▶ **Exercise details**
Set only the lines below from the one that contains "family: Cactaceae" through the one that contains "family: Pteridaceae" into a Markdown table with the columns Row and Text. Number each row and skip any blank lines.

▶ **Records to use**
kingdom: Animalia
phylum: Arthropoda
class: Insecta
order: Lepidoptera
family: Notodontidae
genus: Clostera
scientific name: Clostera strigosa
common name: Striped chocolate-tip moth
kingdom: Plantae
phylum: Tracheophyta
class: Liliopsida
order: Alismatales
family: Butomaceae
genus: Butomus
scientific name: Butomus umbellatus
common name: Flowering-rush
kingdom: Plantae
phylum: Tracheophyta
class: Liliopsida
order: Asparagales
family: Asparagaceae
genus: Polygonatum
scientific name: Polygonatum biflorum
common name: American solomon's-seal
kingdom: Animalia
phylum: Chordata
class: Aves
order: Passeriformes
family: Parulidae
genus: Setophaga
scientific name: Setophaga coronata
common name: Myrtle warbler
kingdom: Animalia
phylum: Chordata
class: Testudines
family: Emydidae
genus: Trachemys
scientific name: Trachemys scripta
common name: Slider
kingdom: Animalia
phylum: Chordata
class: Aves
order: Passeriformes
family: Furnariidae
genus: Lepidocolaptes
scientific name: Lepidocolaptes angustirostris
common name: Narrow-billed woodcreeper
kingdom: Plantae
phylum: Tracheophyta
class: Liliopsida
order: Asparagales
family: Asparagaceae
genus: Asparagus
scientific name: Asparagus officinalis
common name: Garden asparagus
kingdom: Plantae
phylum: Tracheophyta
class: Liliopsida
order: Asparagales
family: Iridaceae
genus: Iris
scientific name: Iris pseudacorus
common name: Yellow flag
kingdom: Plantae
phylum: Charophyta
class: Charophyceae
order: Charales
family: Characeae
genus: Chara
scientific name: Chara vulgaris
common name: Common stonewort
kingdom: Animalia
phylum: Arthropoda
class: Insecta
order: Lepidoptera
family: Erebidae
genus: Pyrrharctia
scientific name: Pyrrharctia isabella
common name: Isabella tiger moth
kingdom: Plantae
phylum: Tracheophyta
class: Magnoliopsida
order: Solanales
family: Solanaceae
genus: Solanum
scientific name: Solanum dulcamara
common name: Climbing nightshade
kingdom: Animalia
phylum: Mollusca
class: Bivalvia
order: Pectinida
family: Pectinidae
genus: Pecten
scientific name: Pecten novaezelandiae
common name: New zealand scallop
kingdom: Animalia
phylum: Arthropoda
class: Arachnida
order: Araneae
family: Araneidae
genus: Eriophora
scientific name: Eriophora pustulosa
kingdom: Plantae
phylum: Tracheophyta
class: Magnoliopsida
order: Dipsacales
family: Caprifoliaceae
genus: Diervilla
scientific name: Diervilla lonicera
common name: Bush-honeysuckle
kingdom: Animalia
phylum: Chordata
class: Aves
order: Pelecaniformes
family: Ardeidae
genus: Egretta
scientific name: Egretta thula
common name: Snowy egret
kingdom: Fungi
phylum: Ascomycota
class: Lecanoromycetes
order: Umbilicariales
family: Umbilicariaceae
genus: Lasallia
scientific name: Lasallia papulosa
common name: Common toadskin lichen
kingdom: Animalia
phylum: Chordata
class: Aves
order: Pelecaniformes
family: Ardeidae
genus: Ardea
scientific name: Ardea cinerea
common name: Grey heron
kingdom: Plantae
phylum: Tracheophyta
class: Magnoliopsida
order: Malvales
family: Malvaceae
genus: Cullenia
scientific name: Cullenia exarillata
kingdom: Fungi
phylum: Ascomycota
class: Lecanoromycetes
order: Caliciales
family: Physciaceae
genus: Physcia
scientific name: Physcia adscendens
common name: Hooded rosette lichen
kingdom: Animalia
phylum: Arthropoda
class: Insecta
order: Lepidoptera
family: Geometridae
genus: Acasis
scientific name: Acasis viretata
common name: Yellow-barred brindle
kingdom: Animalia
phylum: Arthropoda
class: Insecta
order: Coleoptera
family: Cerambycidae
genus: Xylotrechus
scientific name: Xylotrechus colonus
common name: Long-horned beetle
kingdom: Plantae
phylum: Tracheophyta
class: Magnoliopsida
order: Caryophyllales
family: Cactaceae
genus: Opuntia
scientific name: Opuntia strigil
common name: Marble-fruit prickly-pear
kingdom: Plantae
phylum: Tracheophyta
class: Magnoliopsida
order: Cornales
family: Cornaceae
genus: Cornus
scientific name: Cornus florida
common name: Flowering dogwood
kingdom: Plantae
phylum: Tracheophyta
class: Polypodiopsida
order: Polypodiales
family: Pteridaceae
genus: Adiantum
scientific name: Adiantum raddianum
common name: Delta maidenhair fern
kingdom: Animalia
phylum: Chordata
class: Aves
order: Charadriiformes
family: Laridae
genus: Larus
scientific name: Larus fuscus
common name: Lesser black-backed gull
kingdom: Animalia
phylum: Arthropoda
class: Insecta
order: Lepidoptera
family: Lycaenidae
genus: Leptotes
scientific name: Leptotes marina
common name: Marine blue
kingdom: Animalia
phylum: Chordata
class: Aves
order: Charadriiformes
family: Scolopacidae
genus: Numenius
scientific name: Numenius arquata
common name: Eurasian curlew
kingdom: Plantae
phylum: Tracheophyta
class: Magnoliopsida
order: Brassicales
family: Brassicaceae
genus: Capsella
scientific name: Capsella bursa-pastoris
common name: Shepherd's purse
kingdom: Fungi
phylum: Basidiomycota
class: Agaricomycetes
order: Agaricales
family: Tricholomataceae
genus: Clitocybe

▶ **Final result**
| Row | Text |
|---|---|
| 1 | family: Cactaceae |
| 2 | genus: Opuntia |
| 3 | scientific name: Opuntia strigil |
| 4 | common name: Marble-fruit prickly-pear |
| 5 | kingdom: Plantae |
| 6 | phylum: Tracheophyta |
| 7 | class: Magnoliopsida |
| 8 | order: Cornales |
| 9 | family: Cornaceae |
| 10 | genus: Cornus |
| 11 | scientific name: Cornus florida |
| 12 | common name: Flowering dogwood |
| 13 | kingdom: Plantae |
| 14 | phylum: Tracheophyta |
| 15 | class: Polypodiopsida |
| 16 | order: Polypodiales |
| 17 | family: Pteridaceae |